4 minute read
Drawn to the Flame
The Anagama Story
Wood firing is an ancient practice that demands extraordinary attention to feeding the flame over five days. The anagama kiln is a hand-built brick oven descended from an ancient Japanese wood-firing kiln. The flame, smoke and ash combine to create unique one-of-a-kind patterns on each vessel. Anagama kilns, which can be built in various sizes and shapes, have a devoted following around the world.
BY MARCIA BIGGS
Things will be heating up the first three weeks of January when potters and ceramic artists from across the country converge in St. Pete’s Warehouse Arts District for an annual ritual that centers around a massive wood-burning kiln. Florida Heat, A Wood Fire Workshop, brings top-notch instructors and up to 45 participants together January 3-18 for learning and camaraderie at the Morean Workshop Space and Morean Center for Clay.
One could almost call it St. Pete’s own toned-down version of Burning Man festival. But in this case, the object of adoration is a 30-foot-long brick kiln known as an anagama kiln which must be lovingly loaded and fed with wood, then tended over a week to 10 days to reach the proper firing temperature of 2,400 degrees Fahrenheit.
The annual event, with a registration fee of $895, requires participants to ship their unfired pieces to the Morean prior to the start date. Some 700 to 1,000 individual works will carefully be loaded into the 500-cubic-foot kiln over two to three days, then the door is finally bricked up for another five days of firing around the clock.
During this time, workshop participants share in the feeding of the wood until the furnace’s huge belly will finally burst into flame. Demonstrations and teaching sessions are held, and about a week to 10 days later when the kiln has cooled down, the door bricks are removed and pieces unloaded.
Matt Long, a professor of ceramics at the University of Mississippi, has had a love affair with wood firing since he was a teen. He has been part of the leadership team for the annual anagama firing for nearly two decades.
“It’s impressive, a remarkable thing to watch,” he said during a phone interview from his home studio in Oxford, Miss. “You need a crew that can work 24-7 to maintain progress of the temperature, which is tricky. Day 2 is interesting when people have their work ready to be loaded — up to 1,000 pieces — it’s a massive undertaking that’s amazing to watch. By Day 4, if you are there at night you can see the flames shooting out when they open the door to load it, it’s incredibly beautiful.”
The Morean anagama kiln was built in 2003, when ceramic artists Beth Morean and Valerie Knaust enlisted Don Reitz and Brian Harper to build it at the then St. Pete Clay Company. At that time there were only a handful of them across the United States, said Knaust, who now manages the Morean Workshop Space.

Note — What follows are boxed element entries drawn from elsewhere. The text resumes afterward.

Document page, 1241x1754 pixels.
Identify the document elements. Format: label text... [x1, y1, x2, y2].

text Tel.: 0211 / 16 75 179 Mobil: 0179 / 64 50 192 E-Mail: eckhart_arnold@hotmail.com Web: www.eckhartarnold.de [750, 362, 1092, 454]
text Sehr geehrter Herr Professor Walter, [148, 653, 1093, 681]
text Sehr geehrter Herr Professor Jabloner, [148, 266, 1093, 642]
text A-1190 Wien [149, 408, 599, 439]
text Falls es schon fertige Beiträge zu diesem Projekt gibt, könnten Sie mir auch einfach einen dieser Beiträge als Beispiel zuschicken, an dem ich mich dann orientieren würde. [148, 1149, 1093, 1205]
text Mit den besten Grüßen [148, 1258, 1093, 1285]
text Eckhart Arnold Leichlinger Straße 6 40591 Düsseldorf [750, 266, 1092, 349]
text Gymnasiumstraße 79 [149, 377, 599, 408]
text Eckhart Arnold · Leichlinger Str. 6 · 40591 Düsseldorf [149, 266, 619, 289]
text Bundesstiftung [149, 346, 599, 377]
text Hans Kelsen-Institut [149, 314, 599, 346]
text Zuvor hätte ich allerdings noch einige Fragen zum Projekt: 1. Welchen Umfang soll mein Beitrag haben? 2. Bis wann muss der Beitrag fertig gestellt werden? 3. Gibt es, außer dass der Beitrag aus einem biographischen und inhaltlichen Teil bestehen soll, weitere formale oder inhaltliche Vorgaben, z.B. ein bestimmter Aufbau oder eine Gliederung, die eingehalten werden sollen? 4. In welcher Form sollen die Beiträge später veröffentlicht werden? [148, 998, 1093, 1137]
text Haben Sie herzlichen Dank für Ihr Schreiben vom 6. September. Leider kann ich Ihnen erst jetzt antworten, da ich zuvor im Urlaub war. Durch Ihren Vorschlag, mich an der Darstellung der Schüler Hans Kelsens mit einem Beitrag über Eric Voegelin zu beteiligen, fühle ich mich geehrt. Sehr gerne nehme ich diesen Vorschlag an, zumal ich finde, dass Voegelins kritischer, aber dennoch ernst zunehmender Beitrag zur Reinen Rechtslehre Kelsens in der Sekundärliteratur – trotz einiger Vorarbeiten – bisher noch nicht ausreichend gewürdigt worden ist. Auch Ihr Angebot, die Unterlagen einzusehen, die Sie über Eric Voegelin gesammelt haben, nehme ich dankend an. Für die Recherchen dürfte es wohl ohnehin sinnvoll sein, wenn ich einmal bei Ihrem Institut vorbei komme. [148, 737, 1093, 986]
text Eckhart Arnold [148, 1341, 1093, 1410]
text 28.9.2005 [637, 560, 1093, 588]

“Anagama kilns were once extremely rare in the United States but have grown in popularity, particularly as backyard size kilns,” says Long. “The larger ones like we have in St. Pete are rarer.”
The rewards for those who return year after year to the wood fire workshop are many, adds Long, rekindling old friendships, learning new techniques and finally seeing the untouched beauty of their work once it’s removed from the kiln.
“Every time we open that kiln, everything is a surprise,” he said.